ACTION ITEM:
What is needed is an exact copy of the lines in the listing below, from the one with "(look for the" up to and including the one with "git checkout -b", with no other lines.

DATA PROVIDED:
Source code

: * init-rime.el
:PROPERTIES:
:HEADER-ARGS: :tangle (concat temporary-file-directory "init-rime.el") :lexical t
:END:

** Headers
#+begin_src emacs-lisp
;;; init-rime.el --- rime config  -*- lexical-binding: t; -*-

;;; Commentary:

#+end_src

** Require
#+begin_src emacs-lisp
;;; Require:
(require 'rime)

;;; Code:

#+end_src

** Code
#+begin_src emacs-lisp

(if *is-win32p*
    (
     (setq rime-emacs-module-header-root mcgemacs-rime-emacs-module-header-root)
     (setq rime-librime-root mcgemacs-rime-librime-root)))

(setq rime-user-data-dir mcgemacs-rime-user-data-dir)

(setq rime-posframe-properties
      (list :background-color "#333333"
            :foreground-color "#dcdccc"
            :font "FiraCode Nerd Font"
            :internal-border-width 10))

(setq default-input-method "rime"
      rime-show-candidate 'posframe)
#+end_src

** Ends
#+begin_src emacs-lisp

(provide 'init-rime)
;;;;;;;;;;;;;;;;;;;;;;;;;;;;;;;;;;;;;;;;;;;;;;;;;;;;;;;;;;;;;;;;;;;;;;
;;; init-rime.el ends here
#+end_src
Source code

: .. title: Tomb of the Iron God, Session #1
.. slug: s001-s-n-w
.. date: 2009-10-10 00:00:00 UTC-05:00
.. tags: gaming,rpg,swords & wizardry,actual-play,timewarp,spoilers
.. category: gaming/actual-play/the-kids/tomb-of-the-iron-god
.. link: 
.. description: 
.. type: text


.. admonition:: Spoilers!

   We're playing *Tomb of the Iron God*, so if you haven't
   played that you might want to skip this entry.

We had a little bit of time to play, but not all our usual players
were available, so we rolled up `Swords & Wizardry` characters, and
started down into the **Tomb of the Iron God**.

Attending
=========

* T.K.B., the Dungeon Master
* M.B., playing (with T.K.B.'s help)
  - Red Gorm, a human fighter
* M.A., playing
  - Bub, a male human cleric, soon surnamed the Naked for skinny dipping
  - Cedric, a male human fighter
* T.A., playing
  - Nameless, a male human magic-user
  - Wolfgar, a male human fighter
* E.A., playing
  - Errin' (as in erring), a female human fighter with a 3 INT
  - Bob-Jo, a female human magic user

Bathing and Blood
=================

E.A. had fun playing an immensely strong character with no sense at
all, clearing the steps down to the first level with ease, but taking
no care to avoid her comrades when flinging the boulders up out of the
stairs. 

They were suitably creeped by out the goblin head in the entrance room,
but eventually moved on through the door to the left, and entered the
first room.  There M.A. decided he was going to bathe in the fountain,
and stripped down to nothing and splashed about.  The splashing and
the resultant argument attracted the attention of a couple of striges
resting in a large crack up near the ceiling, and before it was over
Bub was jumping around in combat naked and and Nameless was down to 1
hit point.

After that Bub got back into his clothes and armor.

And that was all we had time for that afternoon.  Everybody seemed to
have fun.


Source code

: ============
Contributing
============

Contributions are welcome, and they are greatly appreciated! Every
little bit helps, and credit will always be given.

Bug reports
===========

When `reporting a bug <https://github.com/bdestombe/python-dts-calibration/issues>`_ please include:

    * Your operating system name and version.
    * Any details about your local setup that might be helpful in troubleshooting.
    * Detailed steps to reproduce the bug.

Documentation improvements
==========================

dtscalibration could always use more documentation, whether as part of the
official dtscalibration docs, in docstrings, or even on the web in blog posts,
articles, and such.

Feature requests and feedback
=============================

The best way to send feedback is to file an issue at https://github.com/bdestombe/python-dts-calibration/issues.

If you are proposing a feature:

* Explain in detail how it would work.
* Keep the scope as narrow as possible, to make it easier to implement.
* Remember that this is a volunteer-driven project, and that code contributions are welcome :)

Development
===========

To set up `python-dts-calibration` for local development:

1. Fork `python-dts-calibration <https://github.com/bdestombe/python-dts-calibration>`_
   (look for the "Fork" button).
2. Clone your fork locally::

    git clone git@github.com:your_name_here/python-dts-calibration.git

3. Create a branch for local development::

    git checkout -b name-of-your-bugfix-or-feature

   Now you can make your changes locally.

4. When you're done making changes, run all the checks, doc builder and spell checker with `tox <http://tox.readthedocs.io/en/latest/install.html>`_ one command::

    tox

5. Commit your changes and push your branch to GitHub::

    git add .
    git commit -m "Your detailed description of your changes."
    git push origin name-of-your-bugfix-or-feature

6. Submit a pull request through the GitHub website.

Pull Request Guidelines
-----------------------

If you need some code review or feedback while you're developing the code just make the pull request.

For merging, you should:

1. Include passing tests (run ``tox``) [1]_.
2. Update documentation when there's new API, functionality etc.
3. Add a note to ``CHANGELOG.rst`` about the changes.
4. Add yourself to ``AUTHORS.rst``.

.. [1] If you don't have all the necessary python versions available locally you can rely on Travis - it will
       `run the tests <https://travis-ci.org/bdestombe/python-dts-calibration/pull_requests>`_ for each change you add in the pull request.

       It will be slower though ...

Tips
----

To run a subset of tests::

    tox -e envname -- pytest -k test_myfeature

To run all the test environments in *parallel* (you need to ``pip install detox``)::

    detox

YOUR SOLUTION:
   (look for the "Fork" button).
2. Clone your fork locally::

    git clone git@github.com:your_name_here/python-dts-calibration.git

3. Create a branch for local development::

    git checkout -b name-of-your-bugfix-or-feature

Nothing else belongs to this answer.